2. Removing mature trees
Mature trees can increase your home’s resale value by 10%, according to the U.S. Forest Service. Not only are they aesthetically pleasing, but well-placed trees can lower energy bills and provide coveted privacy. Ripping out full-grown trees could be a turnoff to potential buyers, especially since they’re not easily or quickly replaced.
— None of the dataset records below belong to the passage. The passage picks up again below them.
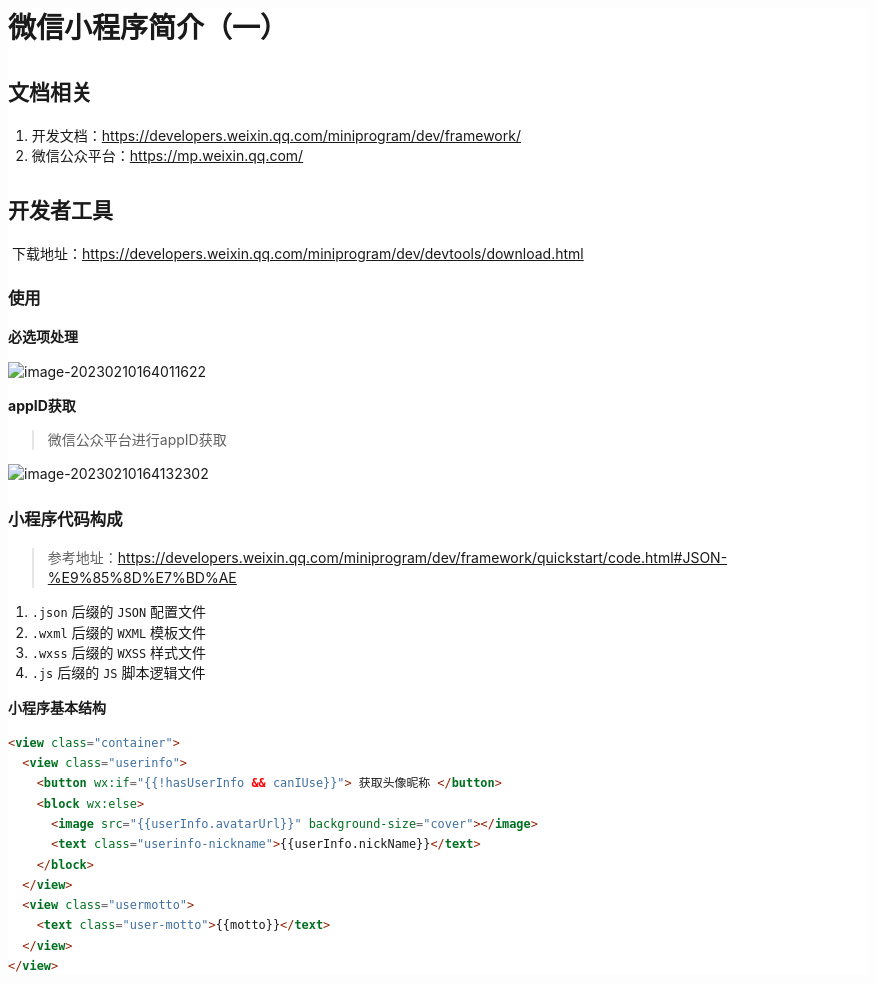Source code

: # 微信小程序简介（一）

## 文档相关

1. 开发文档：https://developers.weixin.qq.com/miniprogram/dev/framework/
2. 微信公众平台：https://mp.weixin.qq.com/

## 开发者工具

​	下载地址：https://developers.weixin.qq.com/miniprogram/dev/devtools/download.html

### 使用

**必选项处理**

![image-20230210164011622](https://duyi-bucket.oss-cn-beijing.aliyuncs.com/uni/202302101640719.png)

**appID获取**

> 微信公众平台进行appID获取

![image-20230210164132302](https://duyi-bucket.oss-cn-beijing.aliyuncs.com/uni/202302101641411.png)

### 小程序代码构成

> 参考地址：https://developers.weixin.qq.com/miniprogram/dev/framework/quickstart/code.html#JSON-%E9%85%8D%E7%BD%AE

1. `.json` 后缀的 `JSON` 配置文件
2. `.wxml` 后缀的 `WXML` 模板文件
3. `.wxss` 后缀的 `WXSS` 样式文件
4. `.js` 后缀的 `JS` 脚本逻辑文件



**小程序基本结构**

```html
<view class="container">
  <view class="userinfo">
    <button wx:if="{{!hasUserInfo && canIUse}}"> 获取头像昵称 </button>
    <block wx:else>
      <image src="{{userInfo.avatarUrl}}" background-size="cover"></image>
      <text class="userinfo-nickname">{{userInfo.nickName}}</text>
    </block>
  </view>
  <view class="usermotto">
    <text class="user-motto">{{motto}}</text>
  </view>
</view>
```


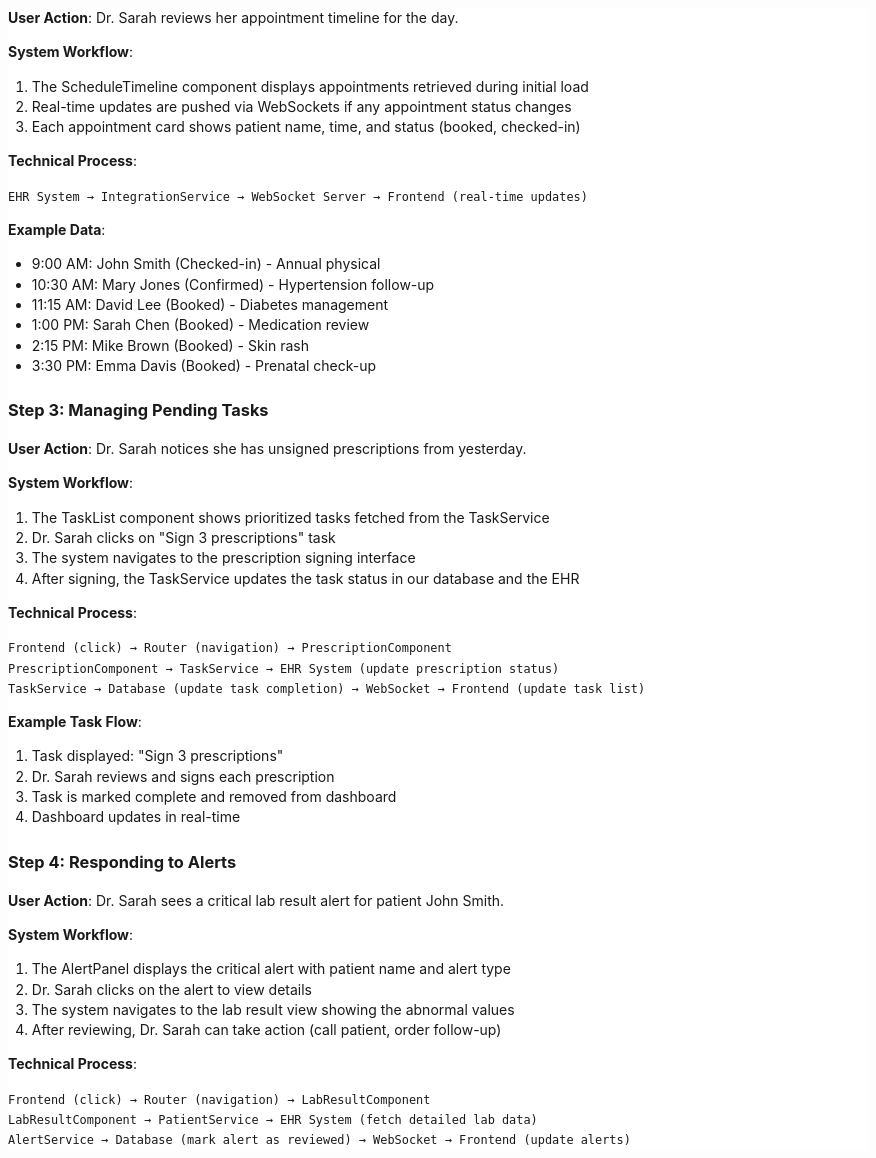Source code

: **User Action**: Dr. Sarah reviews her appointment timeline for the day.

**System Workflow**:
1. The ScheduleTimeline component displays appointments retrieved during initial load
2. Real-time updates are pushed via WebSockets if any appointment status changes
3. Each appointment card shows patient name, time, and status (booked, checked-in)

**Technical Process**:
```
EHR System → IntegrationService → WebSocket Server → Frontend (real-time updates)
```

**Example Data**:
- 9:00 AM: John Smith (Checked-in) - Annual physical
- 10:30 AM: Mary Jones (Confirmed) - Hypertension follow-up
- 11:15 AM: David Lee (Booked) - Diabetes management
- 1:00 PM: Sarah Chen (Booked) - Medication review
- 2:15 PM: Mike Brown (Booked) - Skin rash
- 3:30 PM: Emma Davis (Booked) - Prenatal check-up

### Step 3: Managing Pending Tasks

**User Action**: Dr. Sarah notices she has unsigned prescriptions from yesterday.

**System Workflow**:
1. The TaskList component shows prioritized tasks fetched from the TaskService
2. Dr. Sarah clicks on "Sign 3 prescriptions" task
3. The system navigates to the prescription signing interface
4. After signing, the TaskService updates the task status in our database and the EHR

**Technical Process**:
```
Frontend (click) → Router (navigation) → PrescriptionComponent
PrescriptionComponent → TaskService → EHR System (update prescription status)
TaskService → Database (update task completion) → WebSocket → Frontend (update task list)
```

**Example Task Flow**:
1. Task displayed: "Sign 3 prescriptions"
2. Dr. Sarah reviews and signs each prescription
3. Task is marked complete and removed from dashboard
4. Dashboard updates in real-time

### Step 4: Responding to Alerts

**User Action**: Dr. Sarah sees a critical lab result alert for patient John Smith.

**System Workflow**:
1. The AlertPanel displays the critical alert with patient name and alert type
2. Dr. Sarah clicks on the alert to view details
3. The system navigates to the lab result view showing the abnormal values
4. After reviewing, Dr. Sarah can take action (call patient, order follow-up)

**Technical Process**:
```
Frontend (click) → Router (navigation) → LabResultComponent
LabResultComponent → PatientService → EHR System (fetch detailed lab data)
AlertService → Database (mark alert as reviewed) → WebSocket → Frontend (update alerts)
```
Your oaks and elms need to be planted in the right place and be well maintained if you want them to enhance, not detract, from your home’s resale value, though. Trees that are planted too close to the house can be a fire hazard, extensive root systems can damage foundations, and diseased or damaged trees can be hazardous, according to the Appraisal Institute.
3. Converting the garage
Americans have come to love their garages. In 1971, only 39% of new homes came with a two-car garage, and 43% of just-built single-family houses either had no garage or just had a carport. Today, 85% of new homes have either a two- or three-car garage. While many people aren’t actually using their garage to park (a quarter of Americans say the structure is too cluttered to fit their car), you convert it into a bedroom or den at your own peril.
Garage conversions are tricky, according to Realty Times. You might get square footage, but the space may be poorly insulated and not look very nice. When it comes time to sell, some buyers will balk at the lack of covered parking space, especially if you live in a cold or rainy climate or in an area where parking is at a premium.
4. Quirky paint colors
You might love the deep blue walls in your dining room or bright green exterior paint, but these design flourishes can hurt your home’s resale value. Neutral shades tend to be more appealing to buyers, according to a recent survey by Zillow Digs, though you don’t have to eschew color entirely. Sage green and wheat yellow rooms actually helped boost a home’s selling price, the survey found.
“[T]o get the biggest bang for your buck, stick with colors that have mass appeal so you attract as many potential buyers to your listing as possible,” Svenja Gudell, Zillow chief economist, said in a statement. “Warm neutrals like yellow or light gray are stylish and clean, signaling that the home is well cared for, or that previous owners had an eye for design that may translate to other areas within the house.”
5. Shoddy staging
Staging your home can help increase its resale value, according to a survey by the National Association of Realtors (NAR). Home staging – or making a property more appealing to buyers by decluttering, rearranging furniture, and using other tricks to show off its best features – can increase a property’s value by anywhere from 1% to 10%, according to nearly half of experts surveyed. The living room and kitchen were the most important rooms to stage, they said.
On the other hand, lackluster staging can hurt a home’s value. “At a minimum, homeowners should conduct a thorough cleaning, haul out clutter, make sure the home is well-lit and fix any major aesthetic issues,” Chris Polychron, president of NAR and an executive broker with 1st Choice Realty in Hot Springs, Arkansas, said in statement. Small steps like putting away knickknacks and family photos, removing or replacing furniture that’s too big or too dark, and even putting out new, clean towels in the bathroom can all make your home more appealing to buyers, according to experts interviewed by Vogue.